**DATA EXCERPT:**
*** Block opens ***

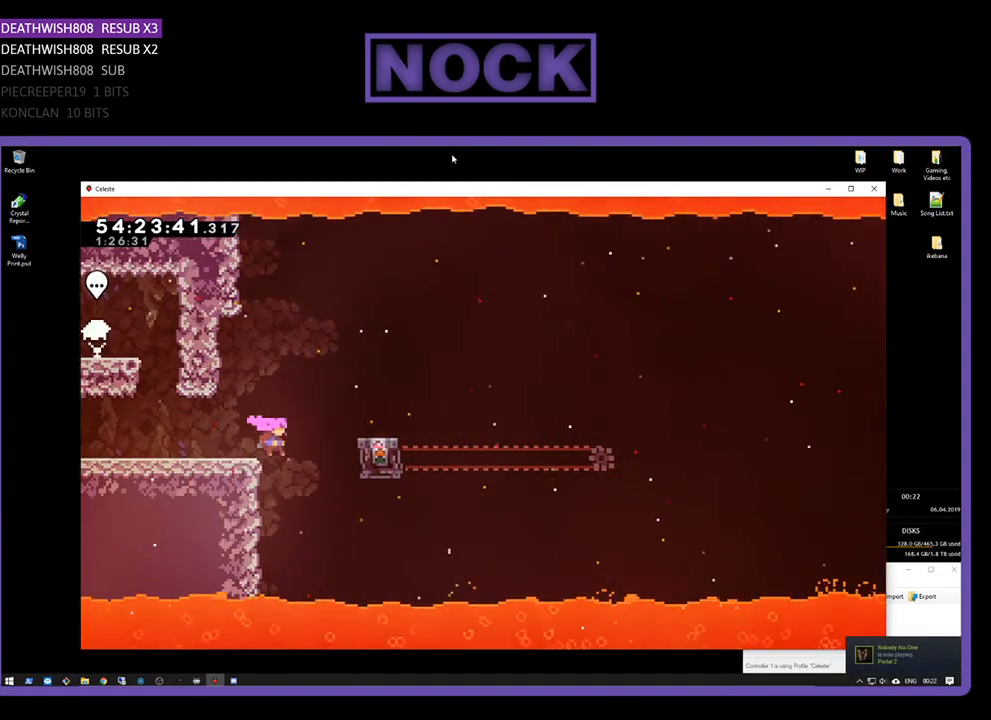
{"buttons": ["R2"], "right_stick": "center", "events": [[33, "CROSS", "down"], [233, "CROSS", "up"], [467, "DPAD_RIGHT", "up"]]}
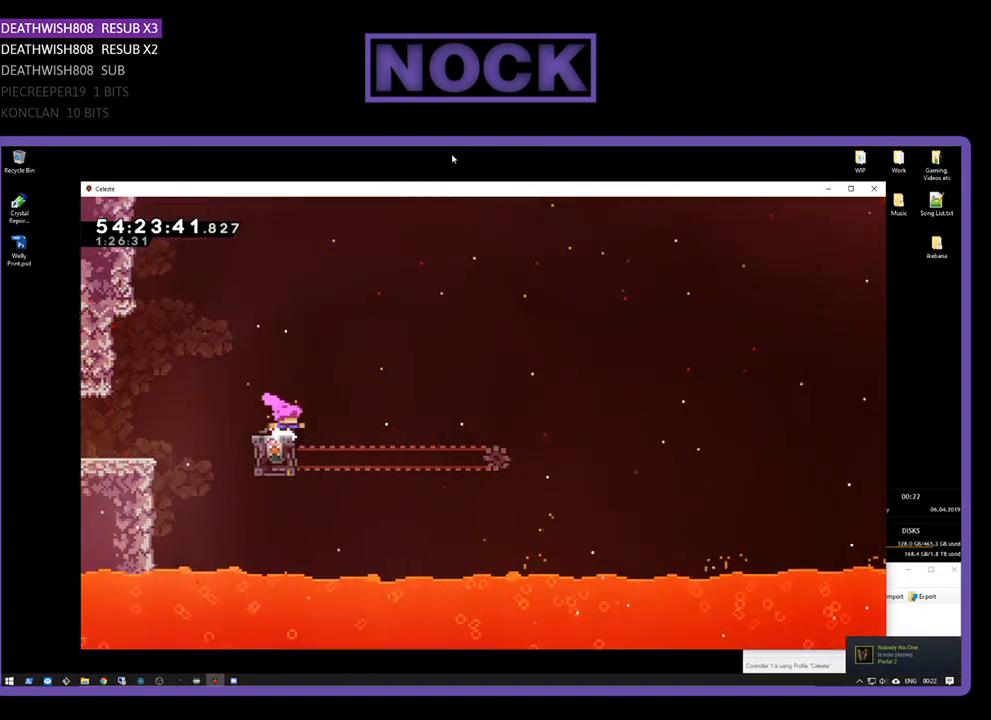
{"buttons": ["R2"], "right_stick": "center", "events": []}
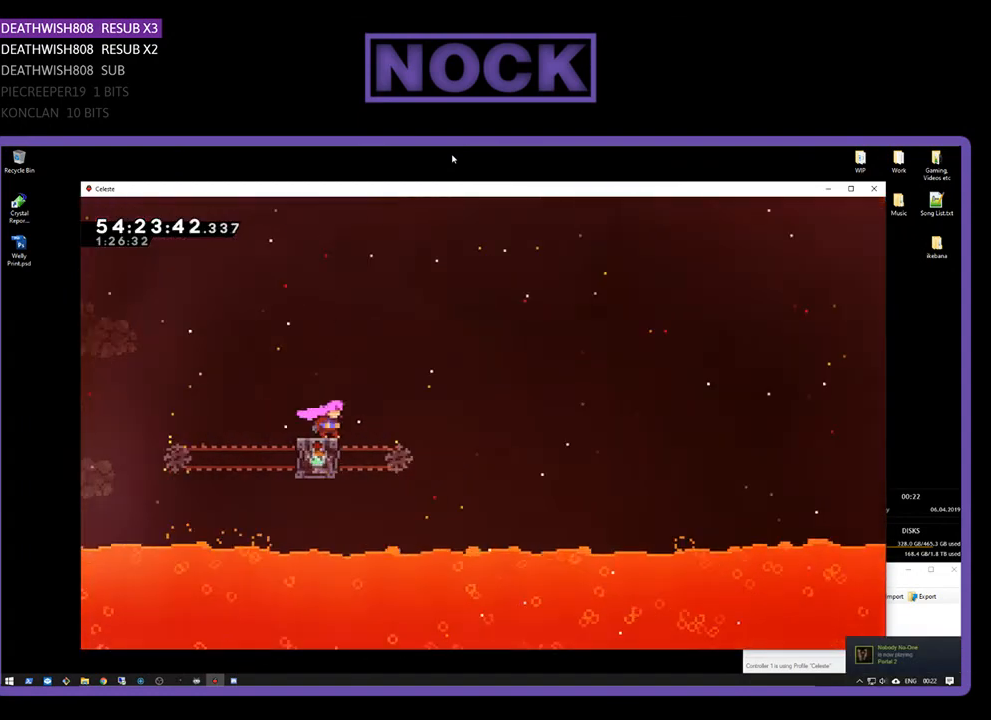
{"buttons": ["CROSS", "R2", "DPAD_UP", "DPAD_RIGHT"], "right_stick": "center", "events": [[67, "DPAD_RIGHT", "down"], [200, "CROSS", "down"], [267, "DPAD_UP", "down"]]}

*** Block closes ***

From the listing above, return every line that contains the word "CROSS".

{"buttons": ["R2"], "right_stick": "center", "events": [[33, "CROSS", "down"], [233, "CROSS", "up"], [467, "DPAD_RIGHT", "up"]]}
{"buttons": ["CROSS", "R2", "DPAD_UP", "DPAD_RIGHT"], "right_stick": "center", "events": [[67, "DPAD_RIGHT", "down"], [200, "CROSS", "down"], [267, "DPAD_UP", "down"]]}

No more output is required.